To make the night more memorable, I was going to take my thirteen-year-old son to his first real rock concert. (Point of argument: He’s seen Weird Al twice now, but I’m not sure it really counts because you don’t really need ear protection for Weird Al.) This was a controversial move because we were going to have to leave early in the day, on Mother’s Day, to see this show. We got sign-off on that transgression and faced the next hurdle. He was going to miss a half day of school on Monday, but some things are more important than school sometimes. Seeing Rush’s (potentially) last tour as your first big rock show? That qualifies.
Tickets secured, we waited. We filled the time quizzing each other with Rush tidbits. We made up playlists of what we thought the R40 tour would sound like and we waited some more. The days leading up to Tulsa were torture. We couldn’t wait to hear what was played in Oklahoma and, more than that, we couldn’t wait for Lincoln.
We followed the updates on Friday’s show in Tulsa and got excited about the setlist, which featured a lot of songs seldom heard in concert. More than any recent tour, this was a hardcore fan’s setlist. We were pumped.
The day arrived and we drove the three hours to Lincoln in driving rain and bumper-to-bumper traffic. But we arrived safe and checked into our hotel, a couple blocks from the arena. We dropped our bags in our room and then began to wander the small area surrounding the state university. There were lots of Rush fans walking around in good spirits, sharing a friendly word when another Rush t-shirt was spotted.
Finally, the doors opened and we made our way to our seats (after buying the requisite shirts). The show started a few minutes late, but the crowd in the smallish Pinnacle Bank Arena was ready.
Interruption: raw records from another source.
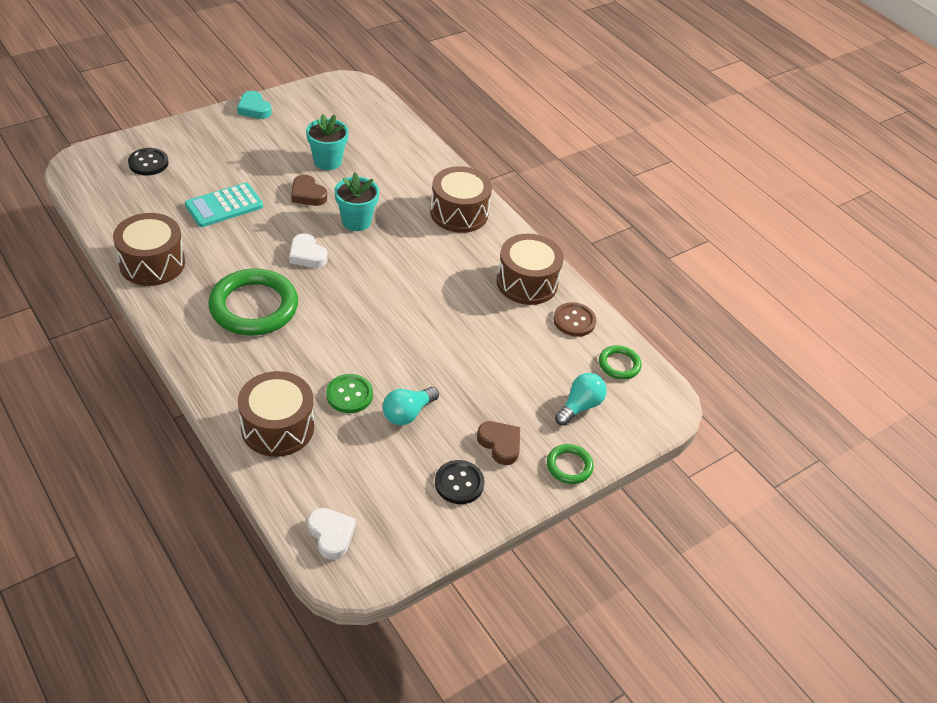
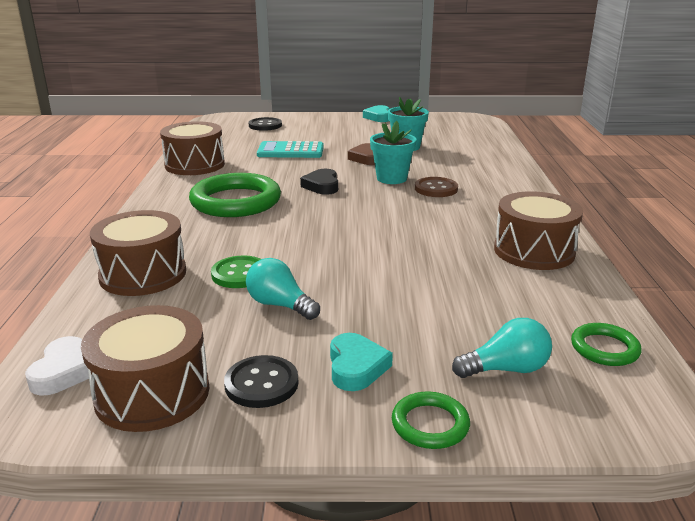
camera: 40 degrees right, 20 degrees down
white heart [289,233,327,268] -> black heart [300,169,338,195]
turquoise light bulb [383,387,439,425] -> turquoise light bulb turned 45 degrees clockwise [246,258,320,320]
brown drum [430,166,492,233] -> brown drum moved to [81,305,209,432]
brown heart [477,421,520,465] -> turquoise heart [330,333,393,391]
brown button [553,302,596,337] -> brown button moved to [415,177,458,197]

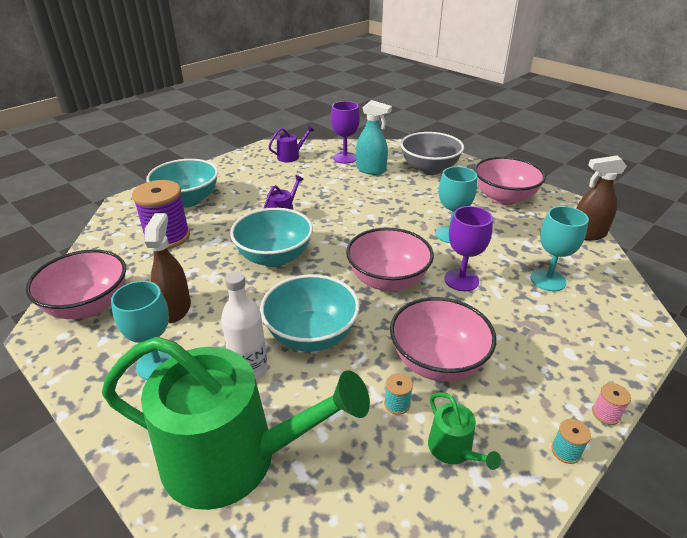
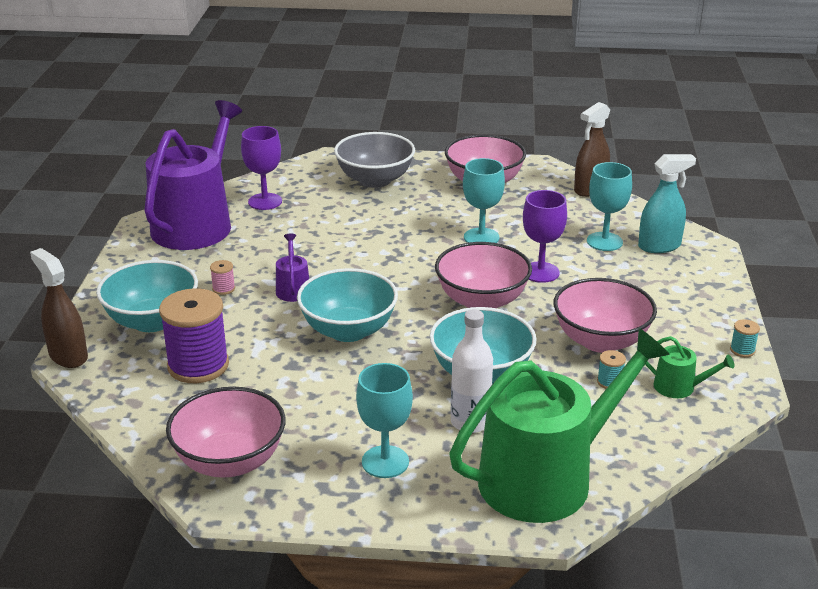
camera: 40 degrees left, 5 degrees down
brown spray bottle [144,213,191,323] -> brown spray bottle moved to [30,248,88,368]
purple watering can [268,125,314,162] -> purple watering can [144,100,242,250], size x2.49
turquoise spray bottle [356,100,392,175] -> turquoise spray bottle moved to [638,154,696,253]
pink spool [592,383,631,425] -> pink spool moved to [210,260,235,295]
The concert started with an opening video that showcased their career from start to present, before launching into a concert that did the exact opposite, moving from new to old. The setlist was different in a few ways from Friday’s opening Tulsa show. Lincoln’s setlist went like this: The Anarchist, The Wreckers, Headlong Flight (mini solo), Far Cry, Main Monkey Business, How It Is, Animate, Roll the Bones, Between the Wheels, Subdivisions.
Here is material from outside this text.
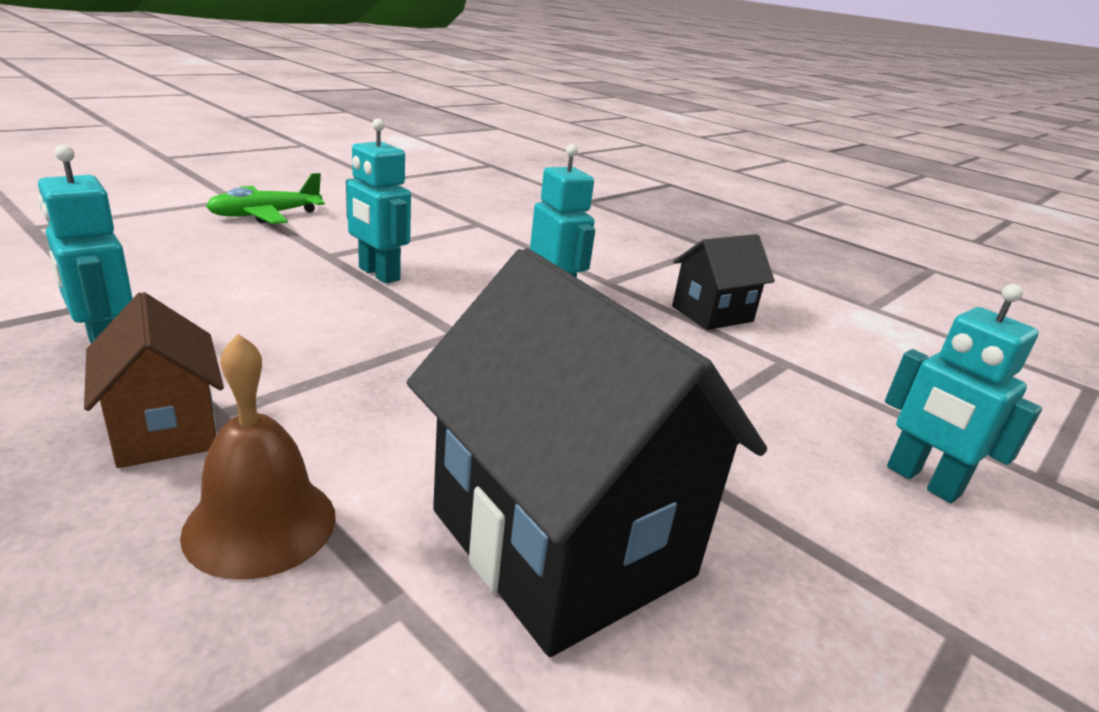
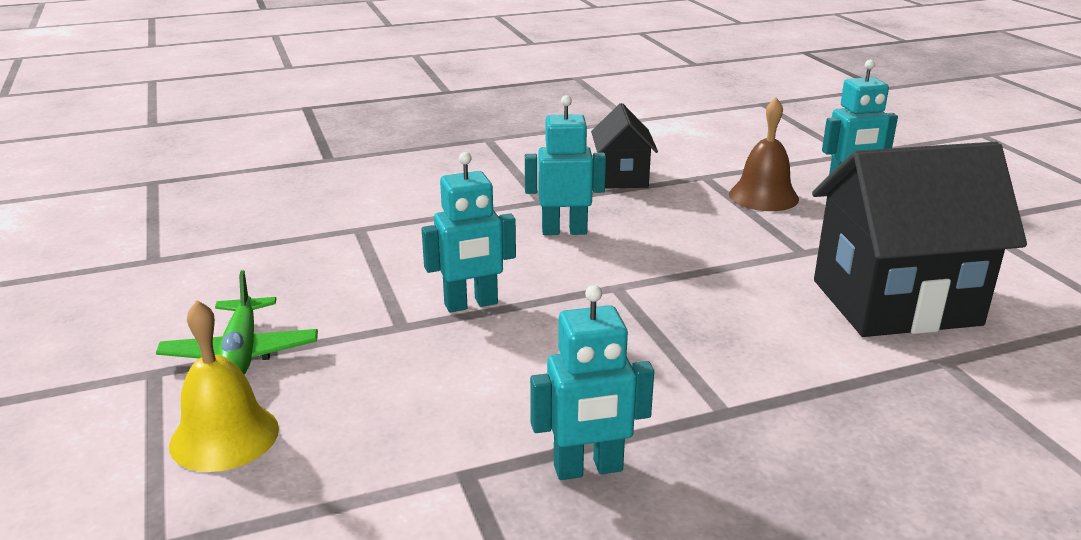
camera: 60 degrees left, 0 degrees up
brown house [84,292,224,468] -> none
brown bell [180,334,336,580] -> brown bell moved to [729,97,799,211]
none -> yellow bell [169,300,279,472]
Then came the intermission, followed by Tom Sawyer, Camera Eye, The Spirit of Radio, Jacob’s Ladder, Cygnus X-1, Book Two and One with a drum solo, Closer to the Heart, Xanadu, and most of 2112. Alex moved to Geddy’s microphone and did a screeching impersonation of him toward the end. After a short film, they came back for an encore, which featured Lakeside Park, Anthem, What You’re Doing, and a rocking version of Working Man.
Additionally, there was a great light show, some funny video clips, and a stage show that deconstructed, piece by piece, while the music moved back. The instruments matched the retro march and, by the time the trio launched into the finale, Working Man, it almost felt like you were in a high school gym with them, as the backdrop suggested.
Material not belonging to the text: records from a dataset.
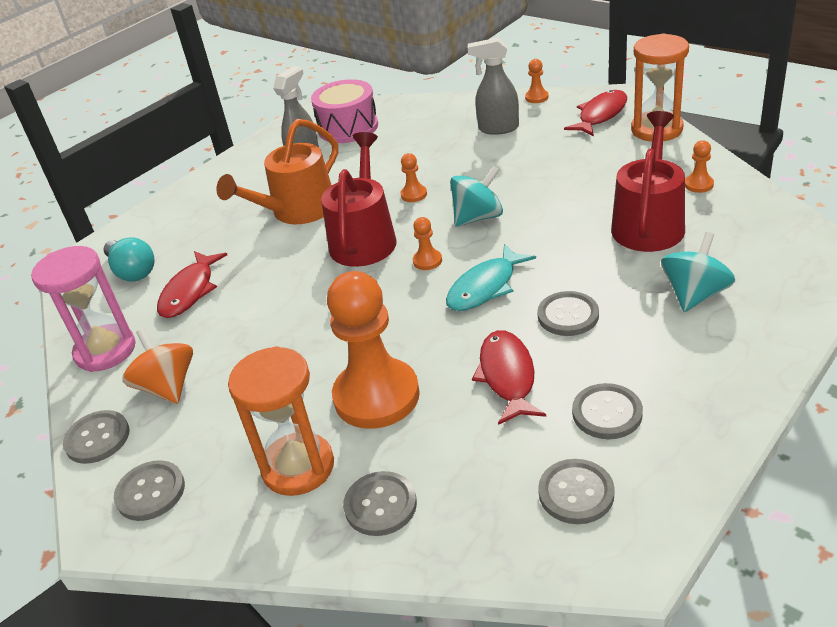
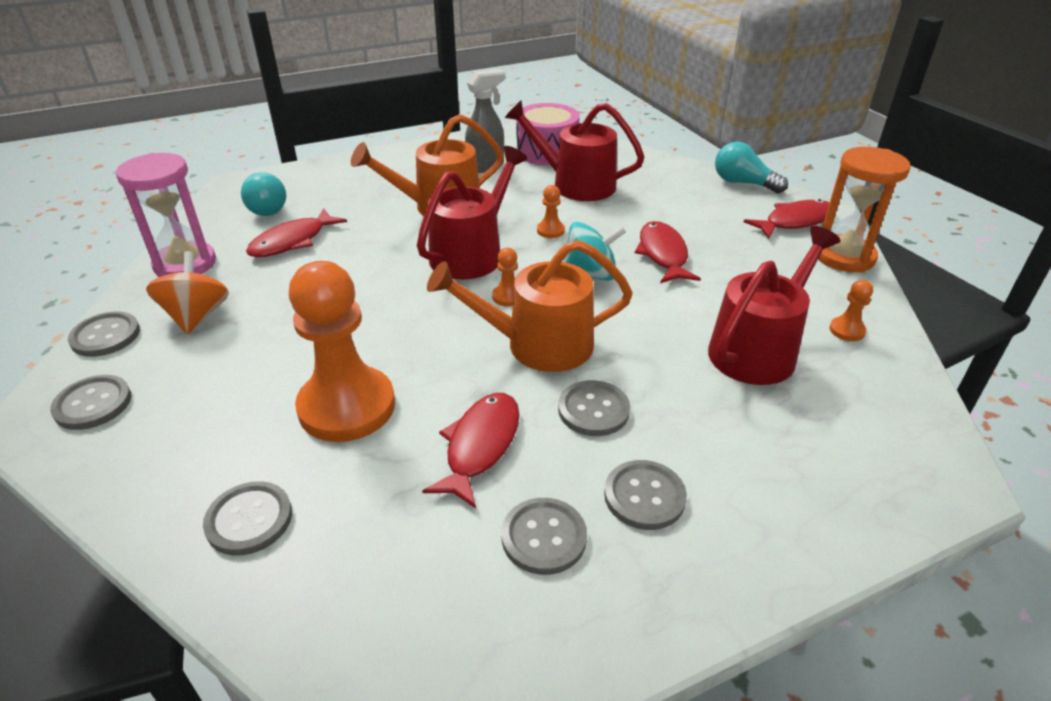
camera: 20 degrees right, 0 degrees up
orange hourglass [228,346,334,496] -> none
turquoise fish [446,244,536,311] -> orange watering can [427,240,633,372]
grey spray bottle [468,38,519,135] -> none
orange pawn [525,59,549,103] -> turquoise light bulb [715,142,788,193]
grey button [538,459,614,524] -> grey button moved to [604,460,687,530]
turquoise spinning top [661,232,735,312] -> none
none -> red watering can [505,100,645,201]
none -> red fish [635,221,701,283]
It was amazing. I’ve seen a lot of older bands and many of them just play a bit slower than in their prime. Rush is still operating on all engines, and hitting (almost) all the same notes. Pretty impressive for a band in their 41st year. I was especially thrilled to have been able to share this experience as my son’s first concert. “It was really fun,” said my son, with a big, goofy grin on his face. “But I couldn’t believe how loud it was!”
My only complaint is that a good portion of the Lincoln audience spent the whole show in their seats or running out to grab a beer – during some of the best songs. Get on your feet, people! But all in all, it was a great show and one befitting a possible last major tour. If you live close enough to one of the dates, try to see Rush on the R40 tour. You won’t regret it.
By the way, I’ll be in St. Louis on Thursday for Geekway to the West, the same night that the holy triumvirate plays the Gateway city. If anyone has an extra ticket, let me know. I’m definitely a buyer!